Work to complete:
• A. Using the text on over-coordinated H-bonding in membrane proteins, decide whether each statement agrees with it: (i) 92% of all transmembrane helices have at least one over-coordinated H-bond; (ii) 31% of serines in transmembrane helices adopt a +60 rotamer to backbond to the i−3 carbonyl; (iii) over-coordinated H-bonds can be more than 50% stronger than canonical H-bonds. For each, answer yes or no and quote the words of the text that decide it.
• B. Rewrite everything from "Interestingly, these serine" down to "donors and acceptors." in the text on over-coordinated H-bonding, swapping "simultaneously" for "at the same time".
• C. According to the text on over-coordinated H-bonding in membrane proteins, what methods are used to measure the strengths of the over-coordinated H-bonds?

Excerpt provided:
━━━━━━━━━━━━━━━━━━━━

Over-coordinated H-bonding in membrane proteins

A single helix from a globular protein will unfold when dissolved in an aqueous solution. But in the absence of water, the canonical H-bonds between the backbone NH at position i and backbone CO at position i−4 are the prominent stabilizing forces in α-helices. Membrane proteins, which reside in hydrophobic environments, adopt extremely stable secondary structures, which only unfold when the membrane fidelity collapses.

These canonical H-bonds responsible for stabilizing protein secondary structure are composed of a single donor and a single acceptor. Yet often, H-bond configurations involve multiple donors or acceptors. Our research investigates how polar side-chains in membrane proteins form H-bonds with over-coordinated backbone carbonyl groups which are already involved in canonical H-bonds. These types of nonconventional H-bonds are very common; 92% of all transmembrane helices have at least one of these over-coordinated H-bonds.

When polar serines exist in transmembrane helices at position i, they can self-supply their H-bonding requirements by backbonding to a backbone carbonyl group:
• 41% adopt a −60 rotamer to backbond to the i−4 carbonyl.
• 26% adopt a +60 rotamer to backbond to the i−3 carbonyl.
• 31% adopt a ±180 rotamer to backbond to their own carbonyl.
Interestingly, these serine side-chains are sometimes over-coordinated to both the i−3 and the i−4 backbone carbonyls simultaneously, creating a multiplexed H-bonding system with multiple proton donors and acceptors.

Using fourier transform infrared spectroscopy combined with density functional theory quantum simulations, we measure these over-coordinated H-bond strengths. We find that they can be stronger than canonical H-bonds by over 50%.

━━━━━━━━━━━━━━━━━━━━

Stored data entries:
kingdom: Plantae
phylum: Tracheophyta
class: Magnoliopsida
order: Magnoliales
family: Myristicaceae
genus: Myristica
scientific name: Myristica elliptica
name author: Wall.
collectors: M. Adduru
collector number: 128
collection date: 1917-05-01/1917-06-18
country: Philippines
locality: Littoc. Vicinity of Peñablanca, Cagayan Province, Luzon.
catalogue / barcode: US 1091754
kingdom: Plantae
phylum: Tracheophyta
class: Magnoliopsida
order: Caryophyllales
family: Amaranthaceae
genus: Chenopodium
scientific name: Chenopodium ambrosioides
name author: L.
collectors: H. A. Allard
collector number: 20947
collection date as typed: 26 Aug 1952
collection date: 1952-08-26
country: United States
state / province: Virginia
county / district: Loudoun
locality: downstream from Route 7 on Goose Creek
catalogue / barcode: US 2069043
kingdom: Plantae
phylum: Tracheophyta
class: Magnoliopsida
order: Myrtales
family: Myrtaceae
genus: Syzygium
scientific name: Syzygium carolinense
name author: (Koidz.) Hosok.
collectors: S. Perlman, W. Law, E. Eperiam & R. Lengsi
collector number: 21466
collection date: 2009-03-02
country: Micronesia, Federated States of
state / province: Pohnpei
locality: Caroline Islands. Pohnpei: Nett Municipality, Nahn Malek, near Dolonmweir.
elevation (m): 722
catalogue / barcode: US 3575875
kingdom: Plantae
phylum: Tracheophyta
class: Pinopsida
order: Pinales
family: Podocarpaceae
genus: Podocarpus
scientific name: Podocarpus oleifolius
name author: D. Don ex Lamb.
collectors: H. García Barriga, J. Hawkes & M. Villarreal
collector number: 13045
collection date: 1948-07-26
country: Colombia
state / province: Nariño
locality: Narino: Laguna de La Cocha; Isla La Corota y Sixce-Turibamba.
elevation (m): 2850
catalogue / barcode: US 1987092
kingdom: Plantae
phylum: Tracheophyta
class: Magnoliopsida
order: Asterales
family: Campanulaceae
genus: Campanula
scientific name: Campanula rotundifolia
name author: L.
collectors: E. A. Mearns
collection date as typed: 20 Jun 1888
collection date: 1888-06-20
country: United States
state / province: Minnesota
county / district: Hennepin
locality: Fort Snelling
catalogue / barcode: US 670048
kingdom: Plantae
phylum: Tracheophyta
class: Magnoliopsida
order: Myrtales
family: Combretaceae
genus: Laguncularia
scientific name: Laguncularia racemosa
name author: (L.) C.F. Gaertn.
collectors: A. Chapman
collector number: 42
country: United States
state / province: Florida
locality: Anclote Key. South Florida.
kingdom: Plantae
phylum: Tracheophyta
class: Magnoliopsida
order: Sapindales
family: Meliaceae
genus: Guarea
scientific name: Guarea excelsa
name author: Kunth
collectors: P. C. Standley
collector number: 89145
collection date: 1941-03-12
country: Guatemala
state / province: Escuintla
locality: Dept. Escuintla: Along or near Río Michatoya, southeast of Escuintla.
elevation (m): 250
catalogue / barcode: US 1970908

━━━━━━━━━━━━━━━━━━━━

Task-by-task solutions:
• A.
(i) Yes: "92% of all transmembrane helices have at least one of these over-coordinated H-bonds."
(ii) No: "26% adopt a +60 rotamer to backbond to the i−3 carbonyl."
(iii) Yes: "they can be stronger than canonical H-bonds by over 50%."

• B.
Interestingly, these serine side-chains are sometimes over-coordinated to both the i−3 and the i−4 backbone carbonyls at the same time, creating a multiplexed H-bonding system with multiple proton donors and acceptors.

• C. Fourier transform infrared spectroscopy combined with density functional theory quantum simulations.